"Le Voyage"
There is something about a hand muting vibrating strings on an acoustic guitar that has left me unable to think of anything other than Extreme’s tawdry ’90s ballad ‘More Than Words’. So it is to my unmistakably mild discontent to hear The Alps’ latest album open with ‘Drop In’ which features that agonisingly percussive palm slap throughout their otherwise dreamy, arpeggiated landscape.
Le Voyage is strung together by mysterious, haunting and possibly unnecessary vignettes of sound that seem to suggest The Alps’ desire to be recognised as a contemporary, experimental band. Frequently interesting though these little stops may be, they have a tendency to disrupt the flow of an otherwise intriguing record that, in essence, is simple to come to terms with but not as adventurous as it could be.
With settings set to psychedelic, Le Voyage presents itself as drug music for people who have never taken drugs, or simply can’t take them any more. That, in itself, is no bad thing, and the trio’s arrangements are occasionally reminiscent of late period Pink Floyd with a production style akin to that found on a remastered Nick Drake LP. Not bad names to be associated with, but the audible lack of danger permeating the record means that a majority of The Alps’ fourth excursion comes over as background music – which it is perhaps intended to be.
The sturdy and consistent use of 12-string acoustic guitars twinned with fuzzed out single string melodies is most successful on ‘St. Laurent,’ which has a wonderful sparsity cleft tidily by the staggered thuds of a picked bass guitar.

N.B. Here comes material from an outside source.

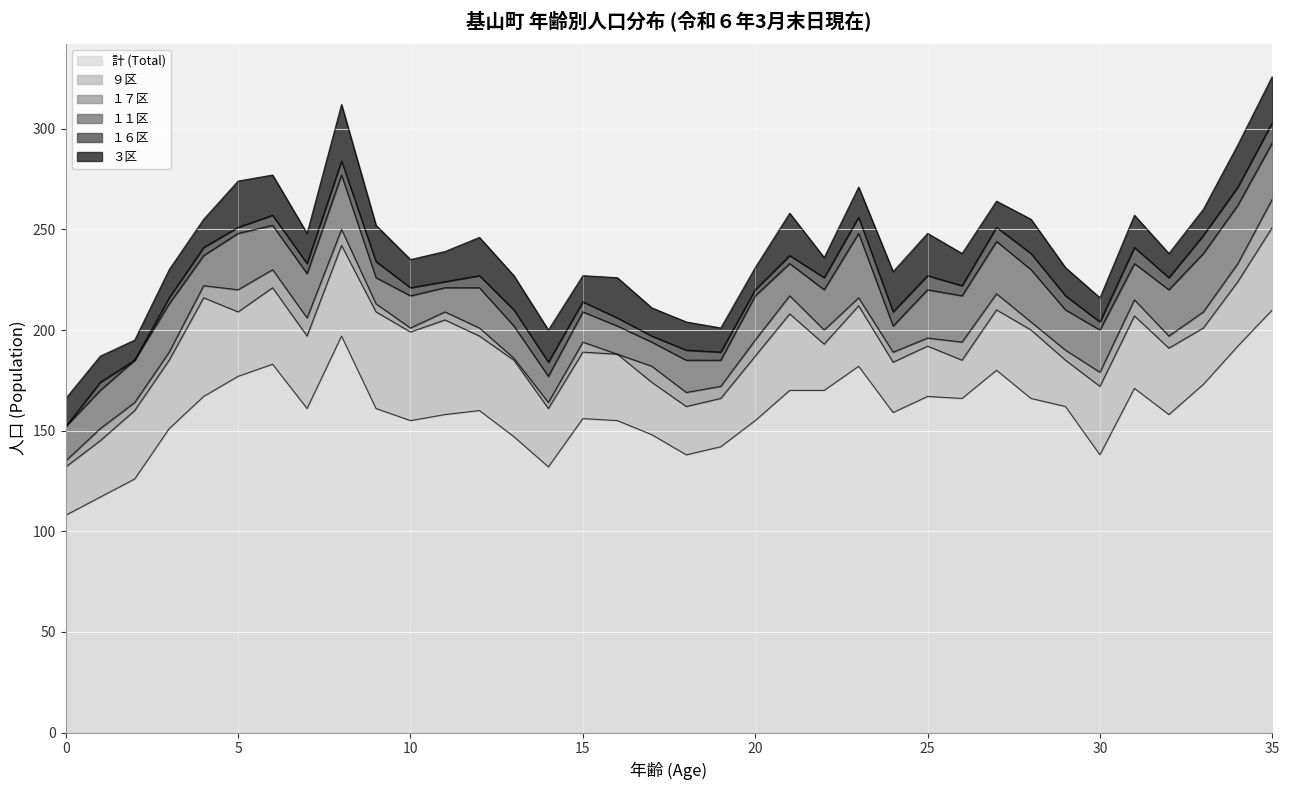

True or false: １７区 has more than 1 interior local peaks.

True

Again, when the hauntological interludes arrive, they don’t so much tie the seams as split them. ‘Saturno Control’ is where both styles collide: a descending chord progression is mournfully strummed out as a Roland Space Echo is employed for extraneous noise; a judicious use of phasing on an ascending guitar makes the whole sound like a twisted reinterpretation of McCartney’s ‘Junk’.
Beatles influences continue across ‘Black Mountain’, ‘Telepathe’ and ‘Le Voyage’ which all feature tampura drone or sitar melodies catapulted into an explosive climax. Le Voyage is ultimately more of an implication than a direction, and it’s previous album III that more capably demonstrates The Alps’ strengths, combined vision and melodic intentions than their latest.